Prevent injection and ensure predicate clarity:

sqlx::query_as!(User,
    "SELECT id, name, owner_id FROM users WHERE id = $1 AND owner_id = $2",
    user_id,
    current_user_id
)
.fetch_one(&db.pool)
.await?;

4. Scope database credentials

Use distinct database roles with minimal privileges per service or endpoint when possible. Avoid a single highly privileged role for the entire Rocket service.

5. Validate and canonicalize identifiers

Ensure user_id is properly parsed and cannot be abused for type confusion or off-by-one enumeration:

let user_id: i32 = params.user_id.parse().map_err(|_| /* 400 Bad Request */)?;

These steps align with the checks in the middleBrick dashboard, which maps findings to frameworks such as OWASP API Top 10 and provides prioritized remediation guidance.

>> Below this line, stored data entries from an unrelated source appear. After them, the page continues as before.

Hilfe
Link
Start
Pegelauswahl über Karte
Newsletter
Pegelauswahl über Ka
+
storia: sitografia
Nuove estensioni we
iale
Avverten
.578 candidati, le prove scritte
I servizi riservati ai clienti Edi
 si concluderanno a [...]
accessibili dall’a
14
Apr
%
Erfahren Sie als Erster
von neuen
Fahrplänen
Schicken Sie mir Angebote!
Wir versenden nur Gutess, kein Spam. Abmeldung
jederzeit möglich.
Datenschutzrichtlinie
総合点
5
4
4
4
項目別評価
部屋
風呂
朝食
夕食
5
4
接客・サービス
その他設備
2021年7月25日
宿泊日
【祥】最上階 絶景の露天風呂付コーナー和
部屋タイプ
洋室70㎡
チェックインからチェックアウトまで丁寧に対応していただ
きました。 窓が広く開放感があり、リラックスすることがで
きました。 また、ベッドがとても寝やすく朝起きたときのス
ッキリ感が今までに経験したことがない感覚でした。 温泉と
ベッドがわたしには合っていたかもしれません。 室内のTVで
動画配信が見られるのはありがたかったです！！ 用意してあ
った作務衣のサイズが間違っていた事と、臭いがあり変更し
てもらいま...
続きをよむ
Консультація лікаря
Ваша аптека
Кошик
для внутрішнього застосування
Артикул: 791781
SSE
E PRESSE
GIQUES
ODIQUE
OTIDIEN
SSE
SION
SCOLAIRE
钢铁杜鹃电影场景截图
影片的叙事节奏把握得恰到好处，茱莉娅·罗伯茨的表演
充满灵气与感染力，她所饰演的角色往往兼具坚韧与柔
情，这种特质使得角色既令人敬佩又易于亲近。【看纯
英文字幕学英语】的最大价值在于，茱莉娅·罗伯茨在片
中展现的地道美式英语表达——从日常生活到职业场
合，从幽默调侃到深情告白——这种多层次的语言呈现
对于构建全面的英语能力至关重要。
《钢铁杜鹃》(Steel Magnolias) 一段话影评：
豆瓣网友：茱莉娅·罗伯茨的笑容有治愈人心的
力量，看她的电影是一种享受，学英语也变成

Related CWEs: bolaAuthorization

CWE IDNameSeverity
CWE-250Execution with Unnecessary Privileges HIGH
CWE-639Insecure Direct Object Reference CRITICAL
CWE-732Incorrect Permission Assignment HIGH

Frequently Asked Questions

Does middleBrick fix BOLA vulnerabilities in Rocket and Cockroachdb setups?
middleBrick detects and reports BOLA issues with severity and remediation guidance, but it does not fix, patch, or block vulnerabilities. Developers must apply the suggested code and policy changes.
Can the middleBrick CLI scan Rocket API endpoints backed by CockroachDB for BOLA?
Yes. Use the CLI to scan from the terminal: middlebrick scan . The scan runs unauthenticated tests and includes checks for IDOR/BOLA across endpoints, with findings shown in the dashboard and exportable reports.